Honda’s and Obama’s bill would:
— Reorganize the President’s Office of Science and Technology Policy (OSTP). OSTP has a STEM subcommittee that has remained largely dormant over the past few years. The bill would raise that subcommittee to a committee level, giving it a mandate to work proactively at designing coherent STEM strategies.
— Create an Office of STEM at the U.S. Department of Education at the assistant-secretary level. This office will coordinate STEM education initiatives among all federal agencies and have a seat at the OSTP STEM Committee.
— Institute a voluntary Consortium on STEM education. The Consortium would be integrated by no less than five states representing at least five of the nation’s nine geographical regions. Its mission is to develop common content standards for K-12 STEM education, engineered at the state and local levels.
— Create the National STEM Education Research Repository. This would be a clearinghouse for educators to research the latest innovations in STEM. This will break the silos that keep creative programs from being replicated.
“Our nation’s competitiveness in the global economy depends largely on our ability to graduate students who excel in the fields of science, technology, engineering and math,” Ehlers said. “We must do all that we can as a nation to prepare students at every grade level so that they have a genuine interest and demonstrated skills in these fields. The jobs of tomorrow will require STEM education skills and our next generation of innovators will need them to succeed.”
For educators, this bill promises to create tools and make available resources that are now scattered and isolated among federal agencies and the states.

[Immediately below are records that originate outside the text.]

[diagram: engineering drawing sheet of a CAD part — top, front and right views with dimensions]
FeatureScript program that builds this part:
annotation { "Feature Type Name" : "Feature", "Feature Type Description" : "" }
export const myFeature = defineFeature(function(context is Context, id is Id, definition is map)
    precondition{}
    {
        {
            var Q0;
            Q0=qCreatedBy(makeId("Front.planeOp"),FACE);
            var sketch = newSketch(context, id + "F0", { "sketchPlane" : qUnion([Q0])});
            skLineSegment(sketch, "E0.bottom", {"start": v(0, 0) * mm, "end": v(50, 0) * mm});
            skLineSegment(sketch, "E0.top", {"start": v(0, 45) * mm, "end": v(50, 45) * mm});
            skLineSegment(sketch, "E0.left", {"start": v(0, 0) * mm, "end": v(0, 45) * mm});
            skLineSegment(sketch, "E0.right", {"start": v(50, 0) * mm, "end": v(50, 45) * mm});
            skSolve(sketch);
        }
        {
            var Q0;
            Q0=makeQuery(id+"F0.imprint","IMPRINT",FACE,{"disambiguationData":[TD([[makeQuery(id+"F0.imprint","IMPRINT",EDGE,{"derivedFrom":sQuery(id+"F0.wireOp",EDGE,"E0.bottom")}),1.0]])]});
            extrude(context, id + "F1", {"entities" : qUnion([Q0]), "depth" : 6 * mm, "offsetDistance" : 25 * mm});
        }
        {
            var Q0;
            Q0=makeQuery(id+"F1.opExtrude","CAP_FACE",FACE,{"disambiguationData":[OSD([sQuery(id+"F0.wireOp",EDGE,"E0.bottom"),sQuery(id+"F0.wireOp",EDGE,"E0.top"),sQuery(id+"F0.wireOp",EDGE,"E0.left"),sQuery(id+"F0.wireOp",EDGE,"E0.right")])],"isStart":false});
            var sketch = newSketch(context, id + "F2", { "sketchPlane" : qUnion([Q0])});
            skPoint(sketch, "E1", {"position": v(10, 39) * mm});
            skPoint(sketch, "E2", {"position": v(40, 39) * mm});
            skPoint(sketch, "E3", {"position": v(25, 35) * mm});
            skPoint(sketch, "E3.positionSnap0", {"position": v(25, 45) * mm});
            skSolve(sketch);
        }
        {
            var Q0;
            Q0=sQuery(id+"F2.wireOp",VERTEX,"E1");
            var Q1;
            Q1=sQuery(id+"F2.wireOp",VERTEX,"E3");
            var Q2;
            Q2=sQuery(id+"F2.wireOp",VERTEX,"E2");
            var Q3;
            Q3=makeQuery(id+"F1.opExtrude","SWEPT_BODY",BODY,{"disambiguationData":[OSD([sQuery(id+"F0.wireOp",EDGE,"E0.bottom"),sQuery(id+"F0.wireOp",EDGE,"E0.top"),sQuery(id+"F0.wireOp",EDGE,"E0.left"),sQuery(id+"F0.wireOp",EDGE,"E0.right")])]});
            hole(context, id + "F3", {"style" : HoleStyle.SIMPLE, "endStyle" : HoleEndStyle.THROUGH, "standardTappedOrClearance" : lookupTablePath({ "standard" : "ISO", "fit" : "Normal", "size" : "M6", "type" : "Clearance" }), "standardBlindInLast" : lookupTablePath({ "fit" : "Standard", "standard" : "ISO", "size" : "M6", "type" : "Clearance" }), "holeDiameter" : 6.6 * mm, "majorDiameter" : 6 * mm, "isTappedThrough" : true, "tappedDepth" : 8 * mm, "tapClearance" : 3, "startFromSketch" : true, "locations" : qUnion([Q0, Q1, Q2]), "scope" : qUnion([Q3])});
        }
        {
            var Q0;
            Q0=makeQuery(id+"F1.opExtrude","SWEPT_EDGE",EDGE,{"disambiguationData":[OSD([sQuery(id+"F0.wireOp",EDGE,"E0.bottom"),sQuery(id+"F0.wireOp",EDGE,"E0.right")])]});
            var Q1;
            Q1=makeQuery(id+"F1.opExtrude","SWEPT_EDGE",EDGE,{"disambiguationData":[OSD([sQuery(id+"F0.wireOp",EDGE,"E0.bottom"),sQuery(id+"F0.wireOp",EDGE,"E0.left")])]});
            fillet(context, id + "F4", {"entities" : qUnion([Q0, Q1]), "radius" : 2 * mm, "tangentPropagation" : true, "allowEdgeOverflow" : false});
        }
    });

“The Enhancing Science, Technology, Engineering, and Math Education Act of 2008 will coordinate and enhance STEM education programs at the federal level and empower states to better address the critical needs in their STEM education systems,” said Gerald Wheeler, Executive Director of the National Science Teachers Association. “We are pleased to support this legislation.” As the American economy attempts to recover from a deep economic downturn, losing sight of longterm strategies to manage the economy can be risky, said Rep. Rush Holt.
“Scientists and educators should not be the only ones concerned about STEM education. Those who care about our long-term economic health and the ability of future generations to compete in a new global economy should be concerned,” Holt said. “This legislation is part of our strategy to get STEM education back on track at a time when we can no longer afford to lose ground to our competitors.”